ACA might raise cost of med mal insurance
Executive Summary
The Affordable Care Act (ACA) might prompt increases in medical malpractice liability insurance. Other types of insurance could become more expensive.
The prediction comes from the RAND Corp., a prominent think tank.
Price increases are likely, but they might not be large.
Costs could drop later if some healthcare reform efforts are successful in improving patient safety.
The expansion of health insurance accomplished under the Affordable Care Act (ACA) might raise the cost medical malpractice coverage as much as 5%, according to a new report from the RAND Corp., a prominent non-profit think tank based in Santa Monica, CA.
Automobile, workers’ compensation and general business liability insurance costs might fall under the ACA, the study found, while costs for medical malpractice coverage could be higher. Researchers say the changes could be as much as 5% of costs in some states, but they caution there is considerable uncertainty surrounding such estimates. The findings are from one of the first systematic studies of how the ACA could influence costs for liability and related lines of insurance, says David Auerbach, the study’s lead author and a policy researcher at RAND.
"The ACA is unlikely to dramatically affect liability costs, but it may influence small and moderate changes in costs over the next several years," he says. "For example, auto insurers may spend less for treating injuries, while it may cost a bit more to provide physicians with medical malpractice coverage."
Researchers at the RAND Corp. examined how the ACA might operate across different liability lines and how the impacts might vary across states given existing laws, population demographics, and other factors. (The full RAND Corp. report is free, and it can be found online at http://tinyurl.com/costincrease. .)
"There are many ways that the ACA might affect the cost of malpractice insurance, and the increase in the number of insured people seeking care is only one of them," Auerbach says. "The increased number of patients in the system increases the amount of care, and that increases the number of things that can go wrong."
Increased numbers, lower pay
Another factor is the changing reimbursement for healthcare, most of it focused on efficiency and meeting quality standards, Auerbach says.
"The federal government is reducing Medicare payments to hospitals, and we expect that to have some influence over patterns of care and related liability," he says.
Liability insurance companies reimburse tens of billions of dollars each year for medical care related to auto accidents, workplace injuries, and other types of claims, he notes. Consider this example: Auto insurers collectively paid $35 billion for medical costs associated with accidents in 2007, about 2% of all U.S. healthcare costs in that year, Auerbach says.

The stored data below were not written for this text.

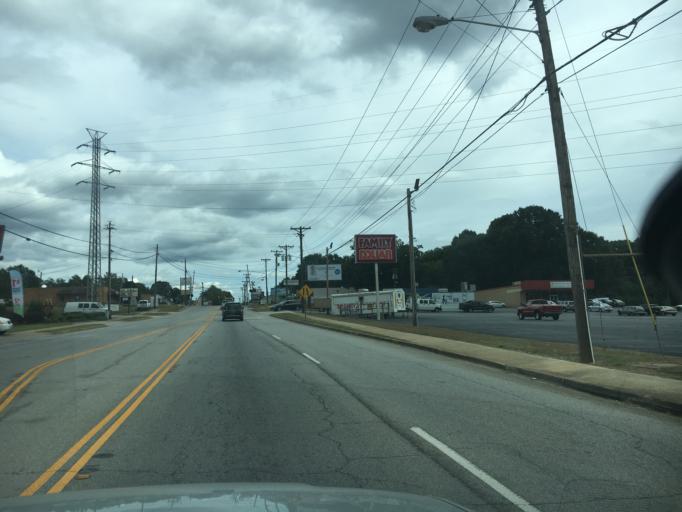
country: US
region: South Carolina
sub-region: Laurens County
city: Laurens
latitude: 34.5048
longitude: -82.0091
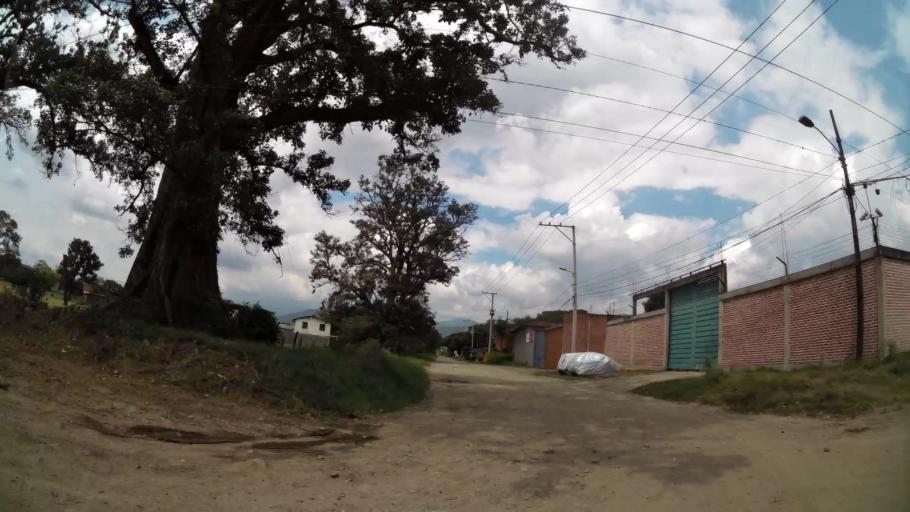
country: CO
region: Valle del Cauca
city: Cali
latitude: 3.4974
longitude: -76.4788
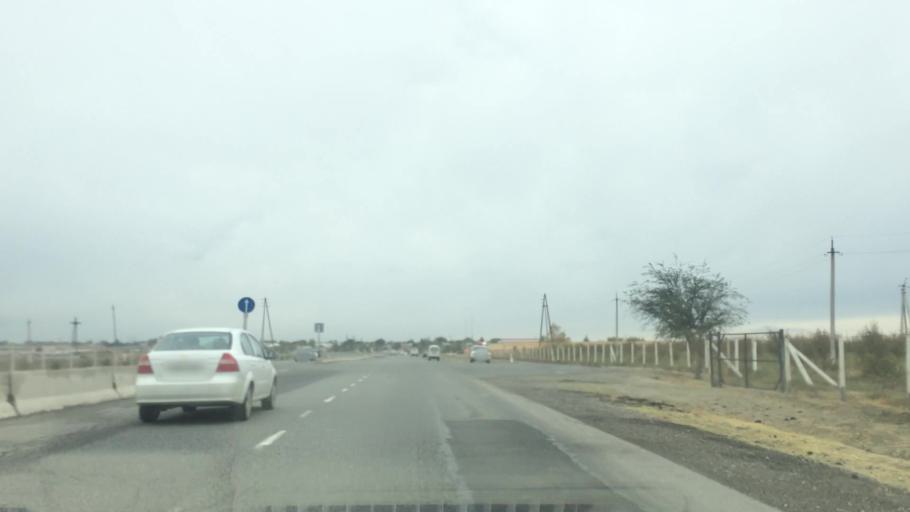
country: UZ
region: Samarqand
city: Bulung'ur
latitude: 39.7761
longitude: 67.2864
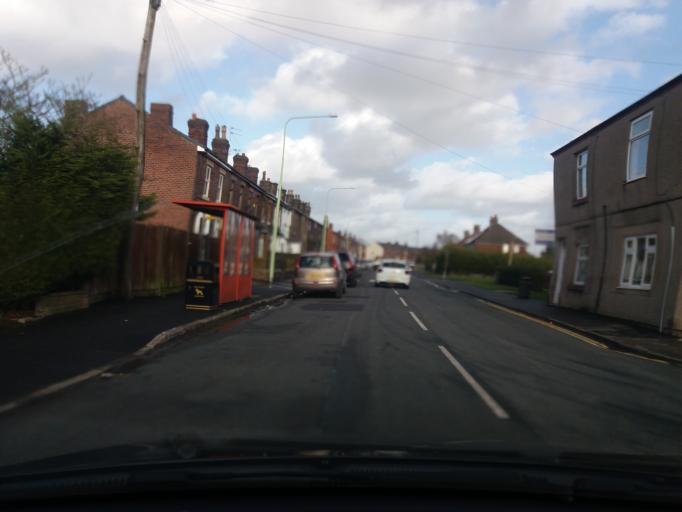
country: GB
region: England
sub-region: Lancashire
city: Adlington
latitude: 53.6103
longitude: -2.6142
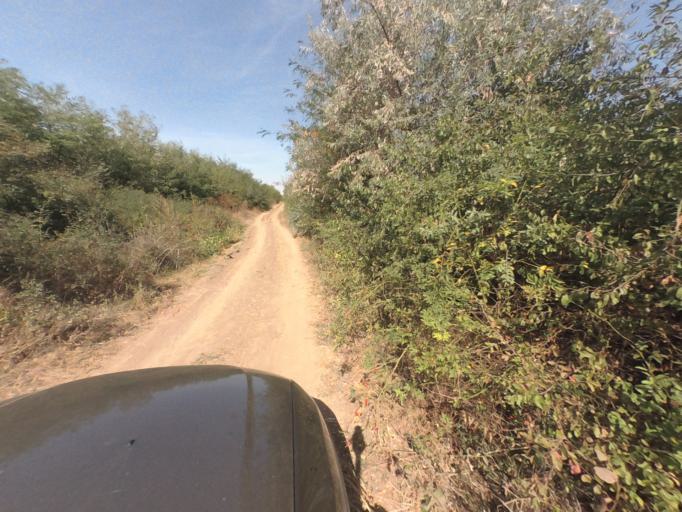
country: RO
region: Vaslui
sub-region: Comuna Costesti
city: Costesti
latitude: 46.5181
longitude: 27.7416
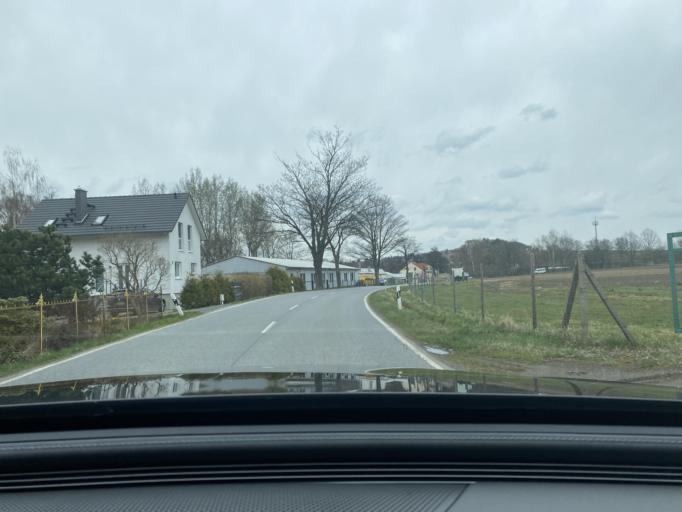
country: DE
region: Saxony
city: Stolpen
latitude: 51.0394
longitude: 14.0543
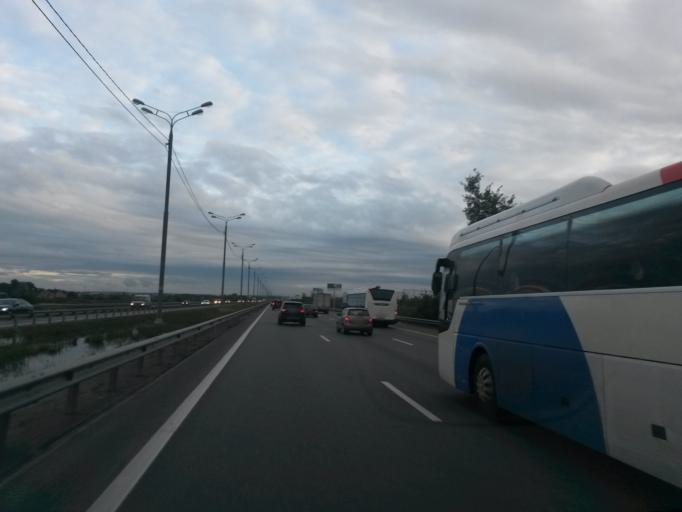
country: RU
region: Moskovskaya
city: Yam
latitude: 55.5046
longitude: 37.7229
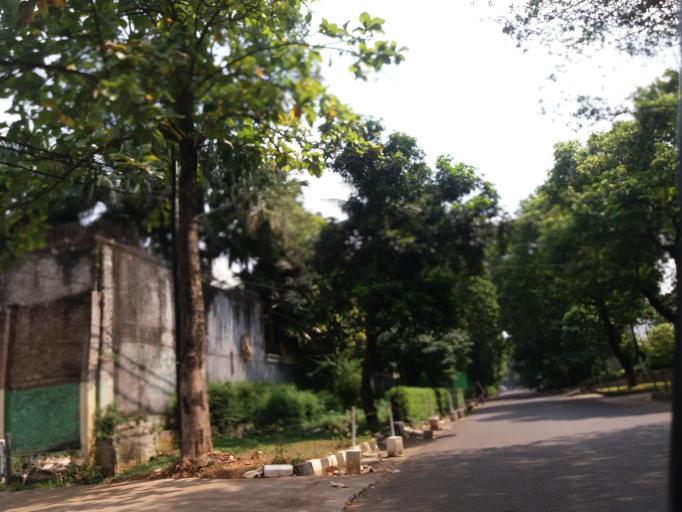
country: ID
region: Jakarta Raya
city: Jakarta
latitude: -6.2326
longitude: 106.8049
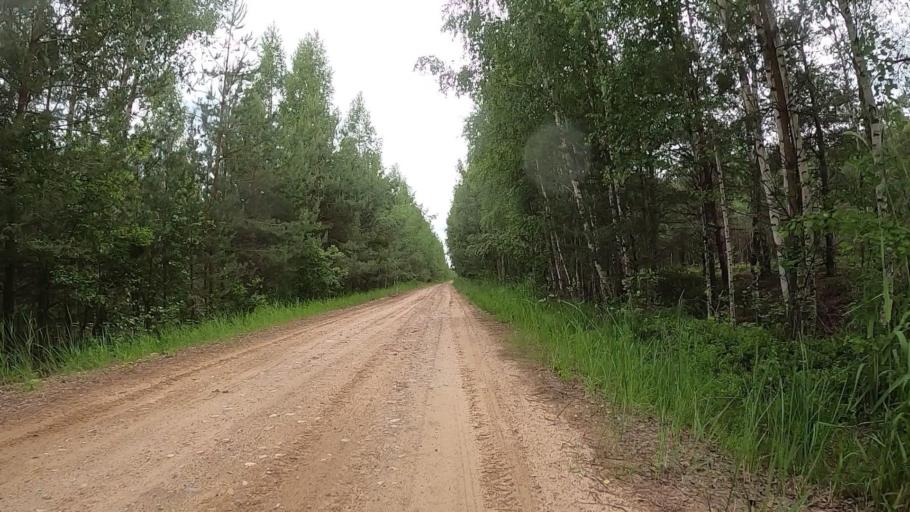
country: LV
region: Olaine
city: Olaine
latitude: 56.8443
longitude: 23.9349
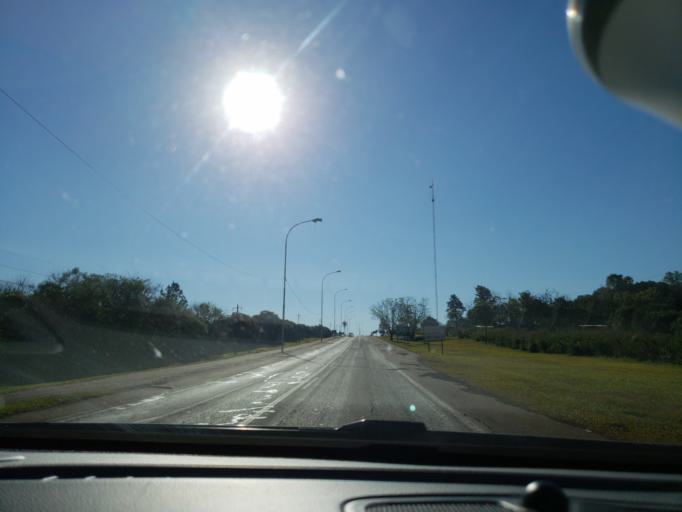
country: AR
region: Misiones
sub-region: Departamento de Apostoles
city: San Jose
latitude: -27.7504
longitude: -55.7787
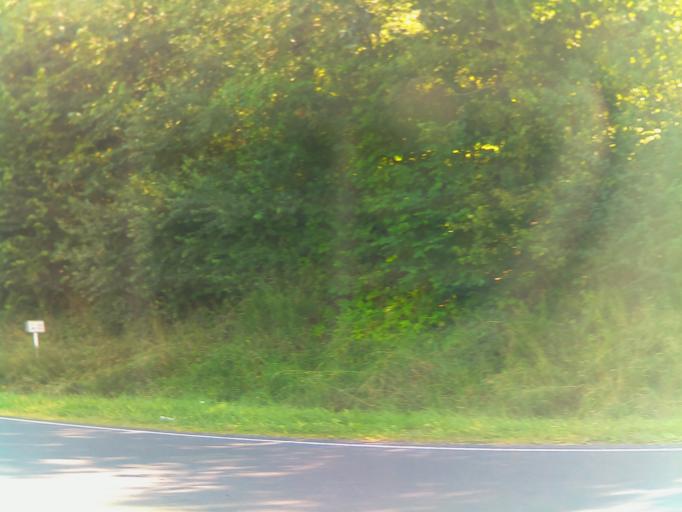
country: DE
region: Bavaria
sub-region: Regierungsbezirk Unterfranken
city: Riedenberg
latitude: 50.3153
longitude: 9.8375
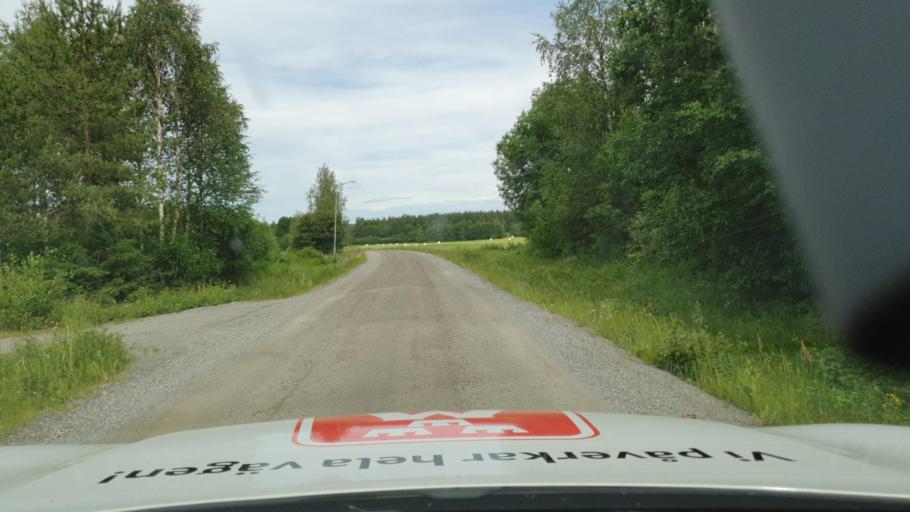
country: SE
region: Vaesterbotten
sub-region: Skelleftea Kommun
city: Viken
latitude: 64.5106
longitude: 20.9374
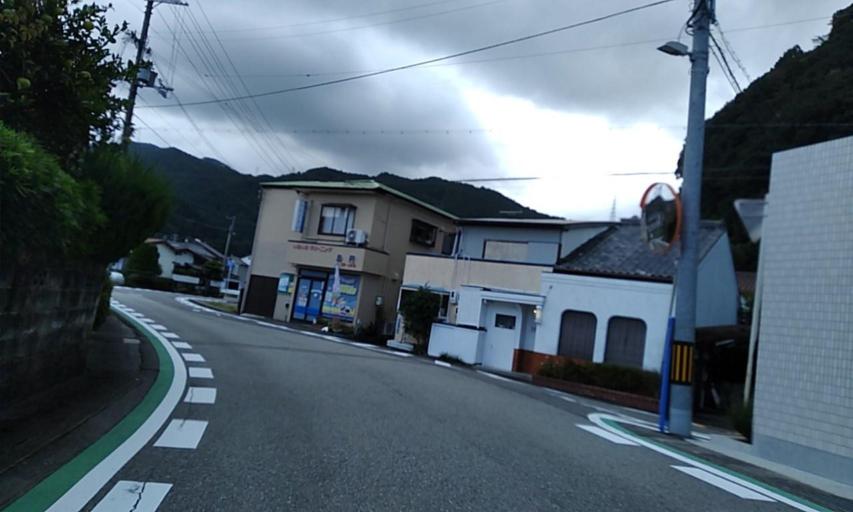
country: JP
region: Wakayama
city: Shingu
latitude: 33.7219
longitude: 135.9845
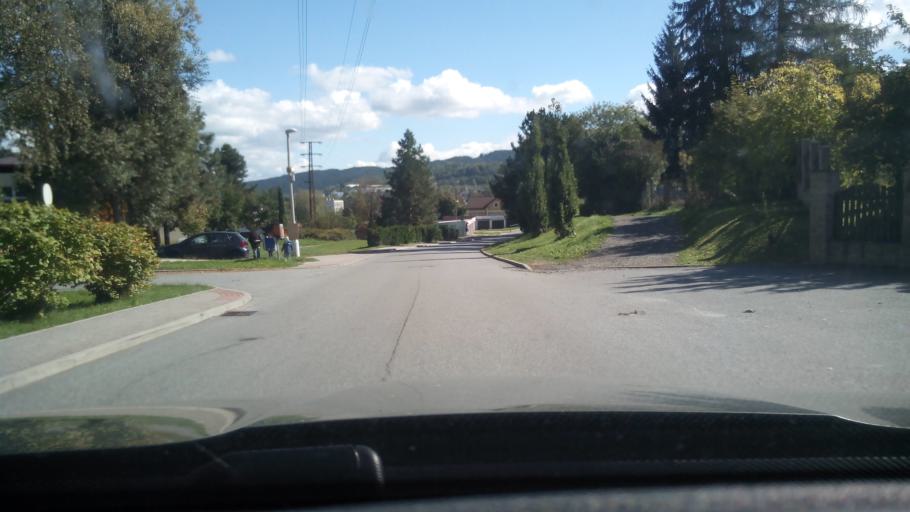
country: CZ
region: Jihocesky
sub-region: Okres Prachatice
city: Vimperk
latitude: 49.0587
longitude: 13.7757
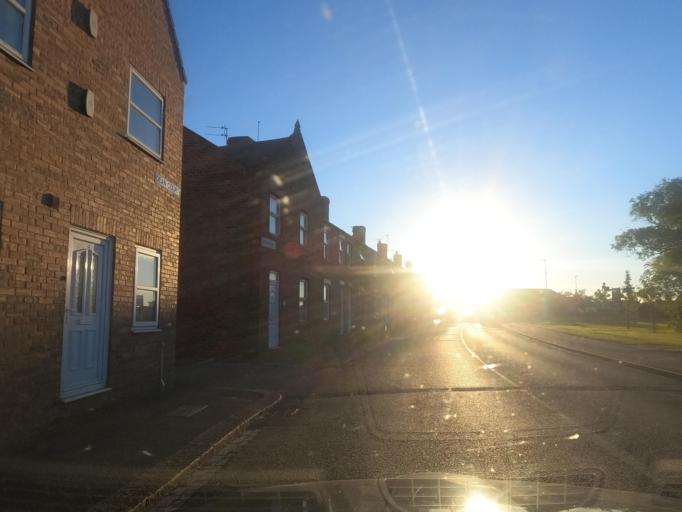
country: GB
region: England
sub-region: Northumberland
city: Blyth
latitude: 55.1276
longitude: -1.5196
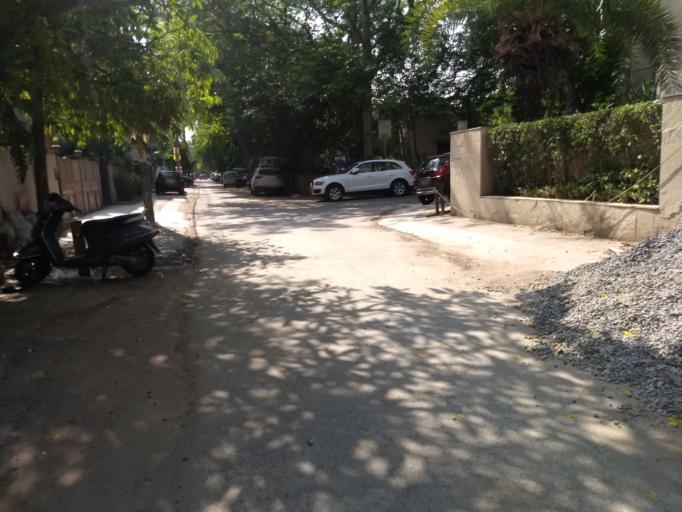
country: IN
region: NCT
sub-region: New Delhi
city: New Delhi
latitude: 28.5659
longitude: 77.1968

But some of those costs might be covered by regular health insurance as more Americans become newly covered under the ACA, according to the study. As that happens, the cost of providing automobile insurance, workers compensation and homeowners insurance might decline. Ultimately, any cost changes experienced by insurance companies could be passed on to consumers through changes in premiums and coverage options.
Meanwhile, an increase in the number of people using the healthcare system might trigger a corresponding increase in the number of medical malpractice claims made against physicians and other healthcare providers, according to the study. Such a shift could drive malpractice costs modestly higher, Auerbach explains.
"We do expect that states and areas that have had an increase in insurance coverage will have an increase in claims," he says. "How much it will be we don’t know yet, but it could be enough to make a difference for some providers.
Cost savings also possible
Researchers say there are many state-level variables that will influence any impacts on liability costs created by the ACA. These variables include items such as whether states require medical costs to be deducted from liability awards or whether states choose to implement the ACA’s optional Medicaid expansion.
While the study primarily focuses on the short-term impacts of healthcare reform on the cost of liability insurance, RAND researchers also suggest that the ACA could have additional long-run impacts.
Costs of liability insurance could be reduced further if reforms aimed at driving down healthcare costs are successful, for example. Other potential long-run changes include modifications of tort law, shifts in pricing of medical services, changes in the number of practicing physicians and increased efforts by Medicaid to recover a portion of injury payments.
Auerbach also notes that any increase in claims or liability insurance costs could be offset by quality improvements that come as a result of the ACA and other reforms.
"It seems to reasonable that we will see an increase in the use of standardized measures and best practices as providers try to meet the quality and efficiency goals that will be drivers under the ACA," Auerbach says. "If there is an increase there and it has the effect of improving patient care, that may result in savings that can offset other costs."